Constitution Day-2021

September 13, 2021

SIU law school to hold discussion on recent constitutional issues

by Pete Rosenbery

CARBONDALE, Ill. – A discussion on recent and pending constitutional decisions before the U.S. Supreme Court are a part of Southern Illinois University Carbondale’s Constitution Day activities this week.

The SIU School of Law will livestream the two-hour discussion beginning at 12:15 pm on Friday, Sept. 17. The topics will focus on myriad issues, including reproductive rights, immigrant rights, the Second Amendment right to bear arms, Fourth Amendment rights, and sexual orientation and identity rights.

The livestream will be available on the Chancellor’s YouTube channel.

Only members of the SIU law school community will be able to attend the presentation in person in the law school’s auditorium and masks are required. However, the livestream will be available to the general public.

Constitution Day is Friday, Sept. 17. The day marks the anniversary of delegates to the Philadelphia Convention completing and signing the U.S. Constitution in 1787. All educational institutions that receive federal funding must annually deliver programs on the U.S. Constitution. 

Jennifer Brobst, law school associate professor, said six law student organizations each proposed a case decided or pending before the U.S. Supreme Court and selected an SIU faculty member to present the case for discussion.

The array of cases that will be discussed are “diverse and compelling,” she said.

The topics, with presenters, are:

  • Reproductive rights: Camille Davidson, dean, SIU School of Law.
  • Immigrant rights: Cindy Buys, professor, SIU School of Law.
  • Second Amendment rights: Chris Behan, professor, SIU School of Law.
  • Fourth Amendment rights: Benjamin Bricker, associate professor, political science.
  • Sexual orientation and gender identity rights: Cheryl Anderson, SIU School of Law.

Morris Library’s Special Collections to feature late U.S. Sen. Paul Simon papers

In addition to the panel discussion, Morris Library’s Special Collections Research Center will have a small exhibit titled “Filling the Gaps,” focused on the late U.S. Sen. Paul Simon’s efforts to fill a gap in the Presidential Succession Act.
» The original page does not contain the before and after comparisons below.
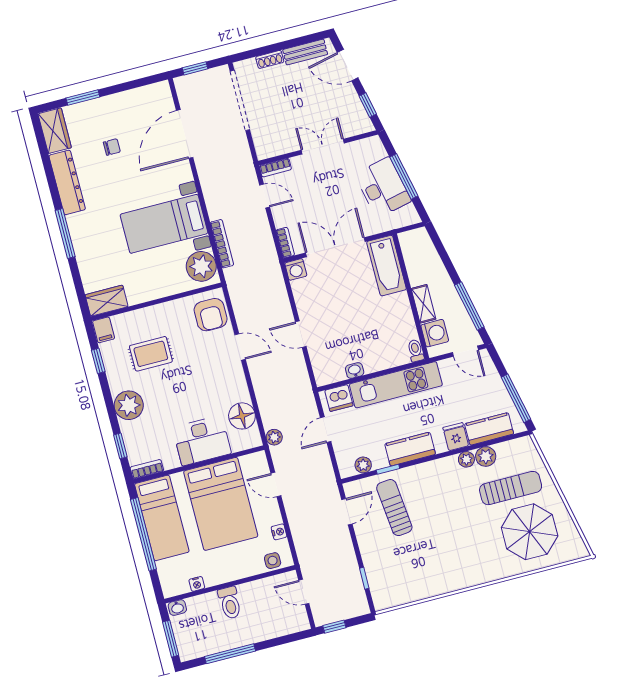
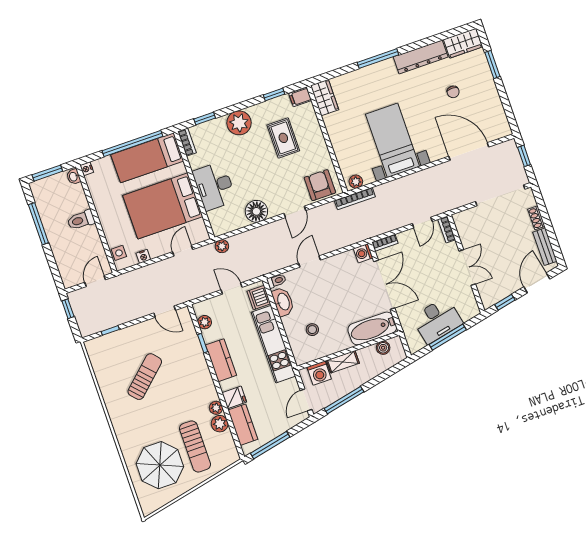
bookcase: (222, 244) -> (355, 199), moved
boiler: (410, 254) -> (383, 348), added
plant: (201, 266) -> (356, 182), width x0.53, depth x0.53
armchair: (211, 315) -> (320, 185), turned 90
stool: (382, 337) -> (312, 330), added
toilet: (416, 351) -> (276, 281), moved
washbasin: (355, 371) -> (283, 302), width x1.91, depth x1.45
floor lamp: (242, 416) -> (256, 211), moved
sun lounger: (394, 508) -> (145, 377), moved, turned -37
nightstand: (197, 584) -> (87, 169), moved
Walter Ray, the library’s political papers archivist, said the exhibit at the entrance to the Special Collections Research Center showcases a few documents from the time Simon was chair of the subcommittee on the Constitution of the Senate Judiciary Committee.

Ross Perot’s 1992 presidential campaign prompted everyone to review presidential election law, Ray said.

“One of the questions that came up was, ‘What happens if a President-elect dies between the election and the inauguration’?” Ray said, noting the Presidential Succession Act doesn’t address the issue.

Simon had his staff research the problem and draft a bill to address it. “Unfortunately, the proposed legislation died in committee,” Ray added.

“The exhibit provides a behind-the-scenes window on the legislative process on a matter that involves a constitutional question,” he said.